The list goes on and on…”
The simplicity and lack of posturing and judgmental bias that the contributor of this list exhibits in his or her anthologising of problems caused by the postponement represents the common sense position that any concerned stakeholder would be expected to adopt in considering the consequences of INEC’s decision. The major issue that INEC should have been considering in the last hours before scheduled voting is what effect its operations would have on the public’s perception of the credibility and representative acceptability of the elections result. The excuse that elections have been postponed before is disingenuous to say the least. When weeks or even days before a poll, reasons are given for its postponement the public have time to absorb such reasons. In addition any such decision should be made before the electorate has been primed to the point at which their normal mode of everyday conduct has been irredeemably inconvenienced. Obviously in this latest circumstance this was not the case. It is unforgiveable for officials who have not complained of logistic deficiencies before to offer such excuses only four hours before voting is scheduled to start. This is especially disingenuous after they have observed the electorate doing all that it takes to meet the conditions that they claim to have put in place for the proper conduct of the polls. In such a circumstance it will be truly difficult for any objective analyst to blame those who read political mischief into the motivation behind the INEC decision.

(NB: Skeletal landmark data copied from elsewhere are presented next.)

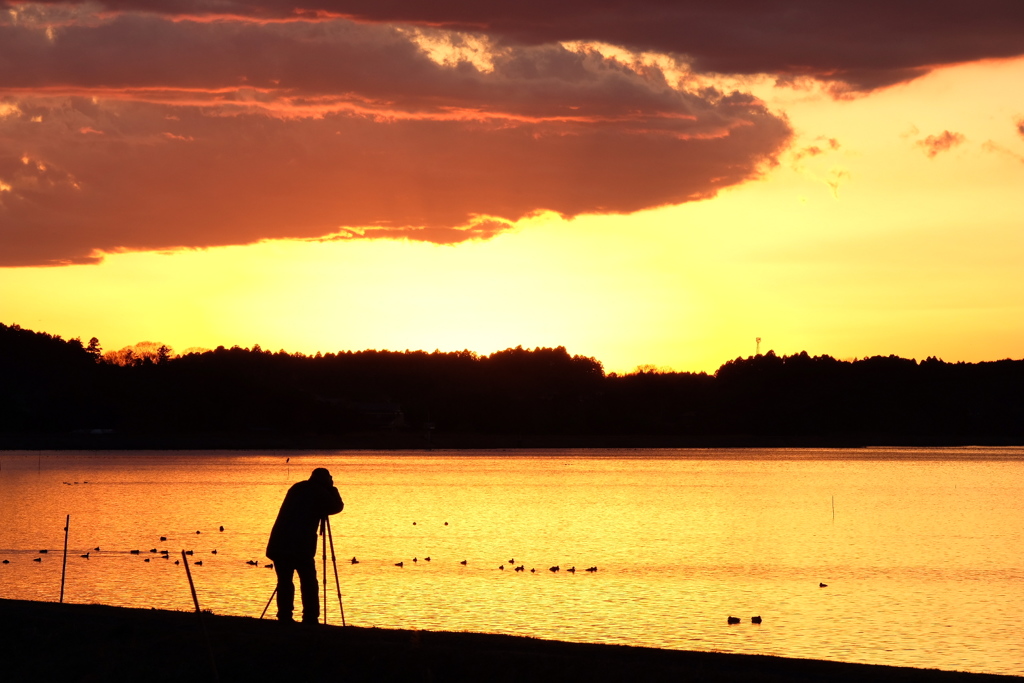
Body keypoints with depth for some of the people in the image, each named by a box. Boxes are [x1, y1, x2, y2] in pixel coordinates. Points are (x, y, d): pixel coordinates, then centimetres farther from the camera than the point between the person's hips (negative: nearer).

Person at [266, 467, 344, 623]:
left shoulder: (296, 488, 20)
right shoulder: (320, 493, 1)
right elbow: (337, 507, 11)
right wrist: (331, 488, 20)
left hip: (279, 544, 5)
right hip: (301, 546, -5)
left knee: (284, 582, 9)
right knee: (309, 583, 1)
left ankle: (284, 618, 4)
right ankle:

Even if we give INEC the benefit of the doubt, since the Chief Electoral Commissioner Prof. Mahmood Yakubu explained the absolute necessity for the decision in a press conference that came several hours after the early morning announcement, the nature and timing of the announcement cannot be forgiven. Democracy is at all times dependent to a large extent on perception and once President Buhari had given his Presidential address and travelled to his hometown to vote the signal went out to the whole nation that voting would take place as and when scheduled. INEC’s own perception of its responsibility to the people of Nigeria should have been driven by this simple reality. By failing to take this obligation to manage public perception into consideration at such a crucial point in the run-up to the polls INEC has compromised its right to be regarded as an independent and trustworthy arbiter. The loss of credibility emanating from this most dangerous and ill-timed event will reverberate through all subsequent voting in the 2019 edition of Nigeria’s electoral process.